Segment Start: Data section

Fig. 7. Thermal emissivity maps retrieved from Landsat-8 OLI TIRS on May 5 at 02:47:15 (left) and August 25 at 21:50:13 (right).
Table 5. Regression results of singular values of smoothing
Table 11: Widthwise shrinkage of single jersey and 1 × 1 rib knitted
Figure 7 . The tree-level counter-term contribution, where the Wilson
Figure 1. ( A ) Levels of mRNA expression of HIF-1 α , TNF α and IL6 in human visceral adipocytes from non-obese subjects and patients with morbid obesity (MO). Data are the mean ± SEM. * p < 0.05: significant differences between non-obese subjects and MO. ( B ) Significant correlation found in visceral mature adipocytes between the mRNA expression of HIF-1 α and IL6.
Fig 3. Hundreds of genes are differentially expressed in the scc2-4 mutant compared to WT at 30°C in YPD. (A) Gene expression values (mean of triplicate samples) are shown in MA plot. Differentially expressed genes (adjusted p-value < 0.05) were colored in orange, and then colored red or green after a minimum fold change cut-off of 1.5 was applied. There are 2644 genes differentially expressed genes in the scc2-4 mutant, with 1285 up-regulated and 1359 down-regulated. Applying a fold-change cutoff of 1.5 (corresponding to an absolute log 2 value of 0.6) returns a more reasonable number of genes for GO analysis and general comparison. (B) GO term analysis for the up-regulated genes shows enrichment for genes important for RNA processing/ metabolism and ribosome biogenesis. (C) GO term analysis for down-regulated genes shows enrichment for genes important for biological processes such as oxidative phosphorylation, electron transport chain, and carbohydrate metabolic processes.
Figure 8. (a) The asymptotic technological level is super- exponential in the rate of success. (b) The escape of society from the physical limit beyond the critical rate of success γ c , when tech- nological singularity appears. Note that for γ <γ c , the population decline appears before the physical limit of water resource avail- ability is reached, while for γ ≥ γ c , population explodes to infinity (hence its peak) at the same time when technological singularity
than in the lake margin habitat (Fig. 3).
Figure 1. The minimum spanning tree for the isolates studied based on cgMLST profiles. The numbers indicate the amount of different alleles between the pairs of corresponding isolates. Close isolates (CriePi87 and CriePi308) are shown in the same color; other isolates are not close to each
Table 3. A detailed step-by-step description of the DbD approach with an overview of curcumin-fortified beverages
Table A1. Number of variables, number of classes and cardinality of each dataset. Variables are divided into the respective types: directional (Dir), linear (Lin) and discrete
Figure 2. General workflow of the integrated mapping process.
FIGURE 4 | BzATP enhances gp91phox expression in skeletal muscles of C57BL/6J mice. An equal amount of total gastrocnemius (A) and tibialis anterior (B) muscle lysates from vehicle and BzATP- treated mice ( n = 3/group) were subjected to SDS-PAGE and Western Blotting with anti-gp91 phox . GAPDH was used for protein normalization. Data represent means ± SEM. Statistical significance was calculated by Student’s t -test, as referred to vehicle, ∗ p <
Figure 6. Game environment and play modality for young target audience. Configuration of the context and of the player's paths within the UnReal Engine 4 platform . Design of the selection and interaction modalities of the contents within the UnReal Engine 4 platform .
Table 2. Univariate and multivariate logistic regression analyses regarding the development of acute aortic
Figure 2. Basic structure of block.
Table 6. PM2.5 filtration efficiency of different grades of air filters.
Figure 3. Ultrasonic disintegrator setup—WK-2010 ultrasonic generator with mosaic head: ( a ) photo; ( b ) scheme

Segment End: Data section

[About this exercise]
Every line of the data above that includes "term" should be listed.

[Finished task]
Figure 7 . The tree-level counter-term contribution, where the Wilson
Fig 3. Hundreds of genes are differentially expressed in the scc2-4 mutant compared to WT at 30°C in YPD. (A) Gene expression values (mean of triplicate samples) are shown in MA plot. Differentially expressed genes (adjusted p-value < 0.05) were colored in orange, and then colored red or green after a minimum fold change cut-off of 1.5 was applied. There are 2644 genes differentially expressed genes in the scc2-4 mutant, with 1285 up-regulated and 1359 down-regulated. Applying a fold-change cutoff of 1.5 (corresponding to an absolute log 2 value of 0.6) returns a more reasonable number of genes for GO analysis and general comparison. (B) GO term analysis for the up-regulated genes shows enrichment for genes important for RNA processing/ metabolism and ribosome biogenesis. (C) GO term analysis for down-regulated genes shows enrichment for genes important for biological processes such as oxidative phosphorylation, electron transport chain, and carbohydrate metabolic processes.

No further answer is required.